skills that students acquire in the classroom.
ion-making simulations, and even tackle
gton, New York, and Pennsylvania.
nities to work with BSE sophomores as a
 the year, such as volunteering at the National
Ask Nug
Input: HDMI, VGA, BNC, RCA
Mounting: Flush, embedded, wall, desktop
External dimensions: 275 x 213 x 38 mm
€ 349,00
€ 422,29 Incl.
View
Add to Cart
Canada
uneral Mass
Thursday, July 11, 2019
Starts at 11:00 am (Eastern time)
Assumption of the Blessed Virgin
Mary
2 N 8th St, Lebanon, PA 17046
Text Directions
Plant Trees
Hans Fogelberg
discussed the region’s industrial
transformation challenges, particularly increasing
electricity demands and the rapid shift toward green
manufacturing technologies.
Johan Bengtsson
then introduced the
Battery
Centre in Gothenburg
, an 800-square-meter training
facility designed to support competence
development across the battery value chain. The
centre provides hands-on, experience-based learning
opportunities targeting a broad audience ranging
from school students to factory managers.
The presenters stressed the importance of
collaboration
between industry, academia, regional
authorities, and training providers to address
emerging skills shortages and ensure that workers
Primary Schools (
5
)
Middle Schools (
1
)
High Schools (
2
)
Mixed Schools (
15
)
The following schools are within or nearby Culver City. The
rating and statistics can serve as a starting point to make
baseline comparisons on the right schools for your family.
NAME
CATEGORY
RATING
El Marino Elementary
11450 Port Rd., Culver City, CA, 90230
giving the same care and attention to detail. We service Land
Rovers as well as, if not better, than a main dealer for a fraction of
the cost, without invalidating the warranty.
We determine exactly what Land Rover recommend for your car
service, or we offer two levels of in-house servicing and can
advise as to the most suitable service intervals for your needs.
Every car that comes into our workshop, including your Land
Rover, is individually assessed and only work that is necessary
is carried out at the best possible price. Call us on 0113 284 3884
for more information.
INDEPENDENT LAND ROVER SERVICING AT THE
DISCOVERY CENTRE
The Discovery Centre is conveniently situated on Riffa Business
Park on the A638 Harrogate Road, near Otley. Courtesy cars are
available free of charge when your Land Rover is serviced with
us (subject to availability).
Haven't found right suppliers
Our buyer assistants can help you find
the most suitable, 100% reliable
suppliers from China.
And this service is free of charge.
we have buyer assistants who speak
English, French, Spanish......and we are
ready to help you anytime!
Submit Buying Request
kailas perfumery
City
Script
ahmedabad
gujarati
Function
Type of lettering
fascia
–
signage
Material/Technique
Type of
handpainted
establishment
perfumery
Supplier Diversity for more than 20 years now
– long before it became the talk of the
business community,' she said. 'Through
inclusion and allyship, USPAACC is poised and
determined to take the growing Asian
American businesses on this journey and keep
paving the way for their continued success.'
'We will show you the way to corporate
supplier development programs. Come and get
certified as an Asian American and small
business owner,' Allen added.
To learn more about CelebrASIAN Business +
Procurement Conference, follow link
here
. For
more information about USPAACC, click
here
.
▬▬▬▬▬▬
» **Your goal**
Copy out the text of every item above line for line, keeping each word, number and mark unchanged.

» **Result below**
skills that students acquire in the classroom.
ion-making simulations, and even tackle
gton, New York, and Pennsylvania.
nities to work with BSE sophomores as a
 the year, such as volunteering at the National
Ask Nug
Input: HDMI, VGA, BNC, RCA
Mounting: Flush, embedded, wall, desktop
External dimensions: 275 x 213 x 38 mm
€ 349,00
€ 422,29 Incl.
View
Add to Cart
Canada
uneral Mass
Thursday, July 11, 2019
Starts at 11:00 am (Eastern time)
Assumption of the Blessed Virgin
Mary
2 N 8th St, Lebanon, PA 17046
Text Directions
Plant Trees
Hans Fogelberg
discussed the region’s industrial
transformation challenges, particularly increasing
electricity demands and the rapid shift toward green
manufacturing technologies.
Johan Bengtsson
then introduced the
Battery
Centre in Gothenburg
, an 800-square-meter training
facility designed to support competence
development across the battery value chain. The
centre provides hands-on, experience-based learning
opportunities targeting a broad audience ranging
from school students to factory managers.
The presenters stressed the importance of
collaboration
between industry, academia, regional
authorities, and training providers to address
emerging skills shortages and ensure that workers
Primary Schools (
5
)
Middle Schools (
1
)
High Schools (
2
)
Mixed Schools (
15
)
The following schools are within or nearby Culver City. The
rating and statistics can serve as a starting point to make
baseline comparisons on the right schools for your family.
NAME
CATEGORY
RATING
El Marino Elementary
11450 Port Rd., Culver City, CA, 90230
giving the same care and attention to detail. We service Land
Rovers as well as, if not better, than a main dealer for a fraction of
the cost, without invalidating the warranty.
We determine exactly what Land Rover recommend for your car
service, or we offer two levels of in-house servicing and can
advise as to the most suitable service intervals for your needs.
Every car that comes into our workshop, including your Land
Rover, is individually assessed and only work that is necessary
is carried out at the best possible price. Call us on 0113 284 3884
for more information.
INDEPENDENT LAND ROVER SERVICING AT THE
DISCOVERY CENTRE
The Discovery Centre is conveniently situated on Riffa Business
Park on the A638 Harrogate Road, near Otley. Courtesy cars are
available free of charge when your Land Rover is serviced with
us (subject to availability).
Haven't found right suppliers
Our buyer assistants can help you find
the most suitable, 100% reliable
suppliers from China.
And this service is free of charge.
we have buyer assistants who speak
English, French, Spanish......and we are
ready to help you anytime!
Submit Buying Request
kailas perfumery
City
Script
ahmedabad
gujarati
Function
Type of lettering
fascia
–
signage
Material/Technique
Type of
handpainted
establishment
perfumery
Supplier Diversity for more than 20 years now
– long before it became the talk of the
business community,' she said. 'Through
inclusion and allyship, USPAACC is poised and
determined to take the growing Asian
American businesses on this journey and keep
paving the way for their continued success.'
'We will show you the way to corporate
supplier development programs. Come and get
certified as an Asian American and small
business owner,' Allen added.
To learn more about CelebrASIAN Business +
Procurement Conference, follow link
here
. For
more information about USPAACC, click
here
.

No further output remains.